Grain Free Thin Crust Pizza
Author: The Allergy Free Family
1 cup almond flour
1/2 cup coconut flour
1 tsp celtic sea salt
1 tbs honey
2 pastured eggs
2 tbs coconut cream (room temp)
Whisk honey, eggs and coconut cream in one bowl. Whisk almond flour, coconut flour and salt in a separate bowl. Add the wet ingredients into the flour mixture . Use your hands to mix the dough and then once well mixed separate into 2 balls. You can actually do 3 if you’d prefer. You want the balls of dough to roll out to a size that will flip fairly easily during cooking.
Next roll out the balls separately in between two pieces of parchment paper. Transfer the dough with paper to a baking sheet. Bake crust on 375-400 degrees for roughly 10 minutes until it starts to brown, then very carefully flip crust over to brown the other side. Bake the other side for an additional 5 minutes or so as needed. *If the crust has browned enough on the original side then there is no need to flip and brown for the extra 5 minutes. Do this step only if you need additional crispiness to the crust. The time can vary in your oven based on how it cooks, how thick you rolled out your dough and on the thickness of your baking sheet. So keep a close watch on it! See pictures below for examples.

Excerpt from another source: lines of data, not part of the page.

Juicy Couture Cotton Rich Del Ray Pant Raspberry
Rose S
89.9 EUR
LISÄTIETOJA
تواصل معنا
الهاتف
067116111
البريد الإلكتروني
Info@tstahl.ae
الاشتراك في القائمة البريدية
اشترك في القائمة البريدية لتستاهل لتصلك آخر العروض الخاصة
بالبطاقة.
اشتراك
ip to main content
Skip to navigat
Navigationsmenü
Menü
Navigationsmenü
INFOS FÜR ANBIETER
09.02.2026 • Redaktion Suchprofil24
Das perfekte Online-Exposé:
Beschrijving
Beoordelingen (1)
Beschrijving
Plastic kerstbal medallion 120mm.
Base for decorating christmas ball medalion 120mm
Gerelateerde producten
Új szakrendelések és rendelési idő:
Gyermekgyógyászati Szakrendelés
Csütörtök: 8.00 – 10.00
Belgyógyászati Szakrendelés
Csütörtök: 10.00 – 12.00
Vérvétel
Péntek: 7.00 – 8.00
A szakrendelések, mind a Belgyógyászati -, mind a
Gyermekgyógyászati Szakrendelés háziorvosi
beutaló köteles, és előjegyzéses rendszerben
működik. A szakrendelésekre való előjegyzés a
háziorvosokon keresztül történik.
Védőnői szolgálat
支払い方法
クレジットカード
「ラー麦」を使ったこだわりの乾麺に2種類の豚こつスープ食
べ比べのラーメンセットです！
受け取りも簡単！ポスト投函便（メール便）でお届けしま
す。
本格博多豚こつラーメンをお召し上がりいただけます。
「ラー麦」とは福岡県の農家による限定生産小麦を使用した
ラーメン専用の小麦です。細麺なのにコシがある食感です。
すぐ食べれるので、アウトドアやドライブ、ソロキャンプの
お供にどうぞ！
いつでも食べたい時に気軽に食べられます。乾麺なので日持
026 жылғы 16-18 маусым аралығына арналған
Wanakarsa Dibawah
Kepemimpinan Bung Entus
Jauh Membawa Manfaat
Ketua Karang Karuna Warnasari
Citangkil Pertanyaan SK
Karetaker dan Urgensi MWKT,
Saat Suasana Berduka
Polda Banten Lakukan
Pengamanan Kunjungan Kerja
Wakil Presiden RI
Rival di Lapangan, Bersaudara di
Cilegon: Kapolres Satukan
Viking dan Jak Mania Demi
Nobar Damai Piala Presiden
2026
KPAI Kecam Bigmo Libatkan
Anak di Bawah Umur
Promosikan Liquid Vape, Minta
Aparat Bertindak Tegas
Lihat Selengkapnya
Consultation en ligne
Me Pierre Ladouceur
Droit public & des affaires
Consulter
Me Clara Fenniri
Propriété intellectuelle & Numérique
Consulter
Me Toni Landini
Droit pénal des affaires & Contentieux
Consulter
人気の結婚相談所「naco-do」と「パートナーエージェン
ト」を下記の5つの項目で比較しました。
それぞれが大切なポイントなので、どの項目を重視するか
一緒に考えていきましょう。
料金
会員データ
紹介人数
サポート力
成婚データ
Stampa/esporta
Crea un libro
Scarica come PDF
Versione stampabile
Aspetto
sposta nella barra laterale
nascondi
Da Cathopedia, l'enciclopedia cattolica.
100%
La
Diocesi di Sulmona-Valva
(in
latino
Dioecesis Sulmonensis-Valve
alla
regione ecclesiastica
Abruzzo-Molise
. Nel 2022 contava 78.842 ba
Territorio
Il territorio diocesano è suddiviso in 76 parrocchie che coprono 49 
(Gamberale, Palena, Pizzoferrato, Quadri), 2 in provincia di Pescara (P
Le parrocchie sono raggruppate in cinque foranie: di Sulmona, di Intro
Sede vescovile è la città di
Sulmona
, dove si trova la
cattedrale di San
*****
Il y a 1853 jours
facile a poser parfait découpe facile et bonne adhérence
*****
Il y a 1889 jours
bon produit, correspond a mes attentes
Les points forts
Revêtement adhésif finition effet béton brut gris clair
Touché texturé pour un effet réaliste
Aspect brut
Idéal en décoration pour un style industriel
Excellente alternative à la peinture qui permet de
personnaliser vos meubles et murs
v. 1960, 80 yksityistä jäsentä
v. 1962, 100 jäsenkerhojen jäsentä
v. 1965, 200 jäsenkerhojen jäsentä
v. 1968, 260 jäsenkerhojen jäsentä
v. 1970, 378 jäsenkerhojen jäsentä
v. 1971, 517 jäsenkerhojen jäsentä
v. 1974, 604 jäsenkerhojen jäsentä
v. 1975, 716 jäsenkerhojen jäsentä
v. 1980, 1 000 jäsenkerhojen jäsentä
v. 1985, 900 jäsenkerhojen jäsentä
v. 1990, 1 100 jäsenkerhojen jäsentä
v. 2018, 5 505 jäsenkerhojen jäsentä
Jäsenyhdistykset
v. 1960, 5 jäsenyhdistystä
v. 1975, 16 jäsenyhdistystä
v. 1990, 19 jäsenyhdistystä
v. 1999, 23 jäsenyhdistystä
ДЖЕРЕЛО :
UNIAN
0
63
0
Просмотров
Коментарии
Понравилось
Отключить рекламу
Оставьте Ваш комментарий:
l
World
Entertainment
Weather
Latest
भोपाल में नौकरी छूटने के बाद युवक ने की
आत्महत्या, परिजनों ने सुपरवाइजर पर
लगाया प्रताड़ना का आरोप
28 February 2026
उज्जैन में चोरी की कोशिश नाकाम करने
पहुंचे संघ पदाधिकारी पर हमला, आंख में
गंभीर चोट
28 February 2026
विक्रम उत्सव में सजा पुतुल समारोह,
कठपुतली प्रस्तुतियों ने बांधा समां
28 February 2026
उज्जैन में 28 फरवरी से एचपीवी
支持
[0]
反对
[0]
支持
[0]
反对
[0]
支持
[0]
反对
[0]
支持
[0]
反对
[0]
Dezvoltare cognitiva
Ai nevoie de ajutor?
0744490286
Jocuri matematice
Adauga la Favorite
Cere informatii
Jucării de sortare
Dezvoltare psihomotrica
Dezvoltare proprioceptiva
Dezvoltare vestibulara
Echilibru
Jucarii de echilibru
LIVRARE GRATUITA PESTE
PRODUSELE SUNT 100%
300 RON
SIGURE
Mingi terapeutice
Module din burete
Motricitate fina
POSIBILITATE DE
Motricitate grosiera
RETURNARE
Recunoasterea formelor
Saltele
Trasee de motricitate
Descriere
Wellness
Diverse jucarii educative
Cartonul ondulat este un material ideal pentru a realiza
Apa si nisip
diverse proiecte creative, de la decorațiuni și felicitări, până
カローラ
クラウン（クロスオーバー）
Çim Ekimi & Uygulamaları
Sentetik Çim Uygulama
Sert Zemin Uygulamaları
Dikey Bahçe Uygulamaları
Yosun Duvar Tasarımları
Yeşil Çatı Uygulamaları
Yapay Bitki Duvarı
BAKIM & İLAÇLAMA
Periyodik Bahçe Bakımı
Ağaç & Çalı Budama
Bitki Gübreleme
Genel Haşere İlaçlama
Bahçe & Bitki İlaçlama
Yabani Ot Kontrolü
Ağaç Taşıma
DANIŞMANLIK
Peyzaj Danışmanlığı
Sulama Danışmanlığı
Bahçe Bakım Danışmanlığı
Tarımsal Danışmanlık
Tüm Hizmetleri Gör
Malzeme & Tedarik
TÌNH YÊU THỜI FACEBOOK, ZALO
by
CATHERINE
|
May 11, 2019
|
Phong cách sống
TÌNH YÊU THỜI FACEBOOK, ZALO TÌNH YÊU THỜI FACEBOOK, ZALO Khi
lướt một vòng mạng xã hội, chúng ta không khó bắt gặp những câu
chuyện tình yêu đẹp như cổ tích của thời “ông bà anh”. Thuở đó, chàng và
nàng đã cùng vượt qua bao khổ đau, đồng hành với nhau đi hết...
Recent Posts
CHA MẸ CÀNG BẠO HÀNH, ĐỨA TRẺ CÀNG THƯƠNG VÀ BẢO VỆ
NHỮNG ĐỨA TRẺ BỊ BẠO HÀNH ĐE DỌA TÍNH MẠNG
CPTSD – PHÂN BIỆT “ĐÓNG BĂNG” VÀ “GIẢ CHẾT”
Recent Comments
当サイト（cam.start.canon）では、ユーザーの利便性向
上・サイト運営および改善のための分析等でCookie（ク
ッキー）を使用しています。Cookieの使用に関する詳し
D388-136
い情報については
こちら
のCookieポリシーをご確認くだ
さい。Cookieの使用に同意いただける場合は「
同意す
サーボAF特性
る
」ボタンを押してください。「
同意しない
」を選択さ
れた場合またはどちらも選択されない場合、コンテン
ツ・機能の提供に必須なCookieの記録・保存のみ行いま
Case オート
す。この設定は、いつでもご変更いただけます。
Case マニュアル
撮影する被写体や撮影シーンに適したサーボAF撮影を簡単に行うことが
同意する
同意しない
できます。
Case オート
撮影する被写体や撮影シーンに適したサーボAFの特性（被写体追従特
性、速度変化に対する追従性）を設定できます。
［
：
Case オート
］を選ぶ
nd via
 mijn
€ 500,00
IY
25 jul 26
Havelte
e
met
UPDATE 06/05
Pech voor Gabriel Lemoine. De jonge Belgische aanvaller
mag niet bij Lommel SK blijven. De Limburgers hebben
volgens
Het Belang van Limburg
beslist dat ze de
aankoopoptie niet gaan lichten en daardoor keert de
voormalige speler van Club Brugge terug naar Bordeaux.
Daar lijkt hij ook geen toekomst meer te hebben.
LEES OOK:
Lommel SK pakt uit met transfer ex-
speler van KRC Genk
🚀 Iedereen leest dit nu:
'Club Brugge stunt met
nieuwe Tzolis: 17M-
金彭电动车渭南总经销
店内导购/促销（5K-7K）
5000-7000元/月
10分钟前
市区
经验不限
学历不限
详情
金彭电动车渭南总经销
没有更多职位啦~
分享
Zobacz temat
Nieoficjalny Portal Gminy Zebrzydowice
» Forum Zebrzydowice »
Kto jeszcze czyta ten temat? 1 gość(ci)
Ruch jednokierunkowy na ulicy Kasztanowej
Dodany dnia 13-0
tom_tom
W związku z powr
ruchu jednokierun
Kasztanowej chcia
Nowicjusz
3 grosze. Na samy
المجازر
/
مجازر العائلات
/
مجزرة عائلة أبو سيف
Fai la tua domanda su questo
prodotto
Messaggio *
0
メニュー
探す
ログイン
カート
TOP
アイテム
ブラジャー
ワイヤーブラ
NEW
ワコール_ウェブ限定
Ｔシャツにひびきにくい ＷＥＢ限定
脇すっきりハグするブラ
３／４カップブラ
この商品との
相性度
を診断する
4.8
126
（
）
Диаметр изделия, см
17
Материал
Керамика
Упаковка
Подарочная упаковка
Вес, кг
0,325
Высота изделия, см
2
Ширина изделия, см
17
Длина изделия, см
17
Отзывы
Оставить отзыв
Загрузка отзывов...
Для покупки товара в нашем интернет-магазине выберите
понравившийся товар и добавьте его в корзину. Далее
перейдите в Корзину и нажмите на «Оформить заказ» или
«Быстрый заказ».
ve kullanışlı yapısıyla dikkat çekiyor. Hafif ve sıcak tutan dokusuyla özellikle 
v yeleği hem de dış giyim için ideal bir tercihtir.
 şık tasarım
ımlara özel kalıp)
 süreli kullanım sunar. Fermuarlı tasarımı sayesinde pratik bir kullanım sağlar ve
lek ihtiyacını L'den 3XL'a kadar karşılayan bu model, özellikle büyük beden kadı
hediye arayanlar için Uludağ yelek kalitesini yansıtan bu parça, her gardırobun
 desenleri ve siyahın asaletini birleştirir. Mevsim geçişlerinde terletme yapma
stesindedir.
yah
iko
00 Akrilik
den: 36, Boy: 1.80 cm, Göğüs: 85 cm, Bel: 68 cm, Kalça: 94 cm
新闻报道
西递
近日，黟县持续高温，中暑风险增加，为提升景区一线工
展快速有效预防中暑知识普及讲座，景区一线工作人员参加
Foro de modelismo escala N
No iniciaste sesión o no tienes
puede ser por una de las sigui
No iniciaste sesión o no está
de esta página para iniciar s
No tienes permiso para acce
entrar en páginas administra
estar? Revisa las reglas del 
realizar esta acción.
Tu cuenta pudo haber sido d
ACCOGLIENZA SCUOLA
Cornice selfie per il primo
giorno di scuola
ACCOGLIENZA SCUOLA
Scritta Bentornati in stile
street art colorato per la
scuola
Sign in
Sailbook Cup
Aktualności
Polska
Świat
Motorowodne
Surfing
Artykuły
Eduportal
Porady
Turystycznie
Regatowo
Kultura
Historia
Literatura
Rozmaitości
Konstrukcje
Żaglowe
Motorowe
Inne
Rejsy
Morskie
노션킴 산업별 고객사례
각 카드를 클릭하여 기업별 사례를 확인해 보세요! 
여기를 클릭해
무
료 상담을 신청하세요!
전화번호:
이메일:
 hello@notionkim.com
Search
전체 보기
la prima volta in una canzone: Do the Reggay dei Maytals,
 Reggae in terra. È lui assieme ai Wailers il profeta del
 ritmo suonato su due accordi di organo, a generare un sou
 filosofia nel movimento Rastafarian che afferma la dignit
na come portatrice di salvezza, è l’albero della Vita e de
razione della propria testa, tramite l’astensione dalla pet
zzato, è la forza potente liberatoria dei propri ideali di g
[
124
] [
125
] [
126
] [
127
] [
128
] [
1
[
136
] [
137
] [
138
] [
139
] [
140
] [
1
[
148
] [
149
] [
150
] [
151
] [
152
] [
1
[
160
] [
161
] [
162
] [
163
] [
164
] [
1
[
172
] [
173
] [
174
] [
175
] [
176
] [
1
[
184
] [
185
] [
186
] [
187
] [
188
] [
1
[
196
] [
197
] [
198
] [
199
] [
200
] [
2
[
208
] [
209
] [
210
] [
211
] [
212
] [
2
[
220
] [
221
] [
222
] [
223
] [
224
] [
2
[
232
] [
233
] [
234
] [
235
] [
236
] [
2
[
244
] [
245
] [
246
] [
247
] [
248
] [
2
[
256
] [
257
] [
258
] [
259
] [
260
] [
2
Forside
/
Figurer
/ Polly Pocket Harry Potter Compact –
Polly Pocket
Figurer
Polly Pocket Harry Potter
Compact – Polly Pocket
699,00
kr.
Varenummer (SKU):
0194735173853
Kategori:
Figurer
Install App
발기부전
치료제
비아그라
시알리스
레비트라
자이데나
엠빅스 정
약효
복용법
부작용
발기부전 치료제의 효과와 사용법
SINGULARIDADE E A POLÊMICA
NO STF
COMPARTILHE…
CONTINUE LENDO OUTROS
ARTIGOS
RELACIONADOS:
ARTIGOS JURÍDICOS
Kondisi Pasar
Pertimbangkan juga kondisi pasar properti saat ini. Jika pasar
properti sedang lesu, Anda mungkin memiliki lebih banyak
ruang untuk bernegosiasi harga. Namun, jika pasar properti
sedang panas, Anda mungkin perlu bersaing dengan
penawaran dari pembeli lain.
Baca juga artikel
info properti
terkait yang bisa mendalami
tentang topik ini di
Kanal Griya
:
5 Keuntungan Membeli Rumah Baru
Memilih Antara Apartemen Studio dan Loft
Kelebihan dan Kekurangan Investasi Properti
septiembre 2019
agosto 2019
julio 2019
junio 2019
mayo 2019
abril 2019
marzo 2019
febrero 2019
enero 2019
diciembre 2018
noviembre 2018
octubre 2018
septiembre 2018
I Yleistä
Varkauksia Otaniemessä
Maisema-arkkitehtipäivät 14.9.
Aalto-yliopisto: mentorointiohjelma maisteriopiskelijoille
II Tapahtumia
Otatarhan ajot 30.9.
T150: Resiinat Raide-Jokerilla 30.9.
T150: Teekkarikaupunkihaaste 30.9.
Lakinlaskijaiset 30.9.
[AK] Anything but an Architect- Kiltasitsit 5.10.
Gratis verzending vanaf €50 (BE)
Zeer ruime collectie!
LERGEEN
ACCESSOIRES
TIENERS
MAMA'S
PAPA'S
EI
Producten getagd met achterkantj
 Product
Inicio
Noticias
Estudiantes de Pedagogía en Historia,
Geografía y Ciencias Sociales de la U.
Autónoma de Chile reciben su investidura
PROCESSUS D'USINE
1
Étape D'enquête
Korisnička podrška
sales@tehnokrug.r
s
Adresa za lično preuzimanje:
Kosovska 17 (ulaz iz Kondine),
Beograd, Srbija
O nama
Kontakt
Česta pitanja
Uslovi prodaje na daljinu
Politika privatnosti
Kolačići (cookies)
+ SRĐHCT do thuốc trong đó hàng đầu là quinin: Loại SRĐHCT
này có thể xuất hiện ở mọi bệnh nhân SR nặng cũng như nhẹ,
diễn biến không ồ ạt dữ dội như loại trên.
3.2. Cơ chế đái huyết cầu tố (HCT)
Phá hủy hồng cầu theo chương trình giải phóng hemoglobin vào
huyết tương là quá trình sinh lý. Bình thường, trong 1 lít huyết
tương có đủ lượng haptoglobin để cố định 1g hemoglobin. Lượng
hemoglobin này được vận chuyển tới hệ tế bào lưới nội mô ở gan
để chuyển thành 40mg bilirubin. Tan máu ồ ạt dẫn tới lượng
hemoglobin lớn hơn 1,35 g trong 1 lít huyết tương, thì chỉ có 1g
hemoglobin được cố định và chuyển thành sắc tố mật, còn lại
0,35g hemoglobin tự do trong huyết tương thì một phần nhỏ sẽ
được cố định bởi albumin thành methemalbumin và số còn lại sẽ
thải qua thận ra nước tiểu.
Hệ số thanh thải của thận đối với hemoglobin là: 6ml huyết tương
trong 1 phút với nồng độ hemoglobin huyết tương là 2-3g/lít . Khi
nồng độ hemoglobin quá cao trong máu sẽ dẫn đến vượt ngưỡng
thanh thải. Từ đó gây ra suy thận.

There is a possibility that the crust will stick to the parchment paper, so carefully peel the paper away before you flip the crust or before you start adding the toppings.
Remove from oven and let cool slightly. Flipping the crust back over to the original side (if you flipped). Add your favorite marinara sauce, cheese and toppings. While on the beginning stages of GAPS, we are using a cashew cheese mixed with italian seasonings. It’s delish for those who need a dairy free option! Next stick back in oven for around 5 minutes to let the cheese and toppings heat until slightly brown. Take back out of oven, let cool a few minutes and then cut to serve!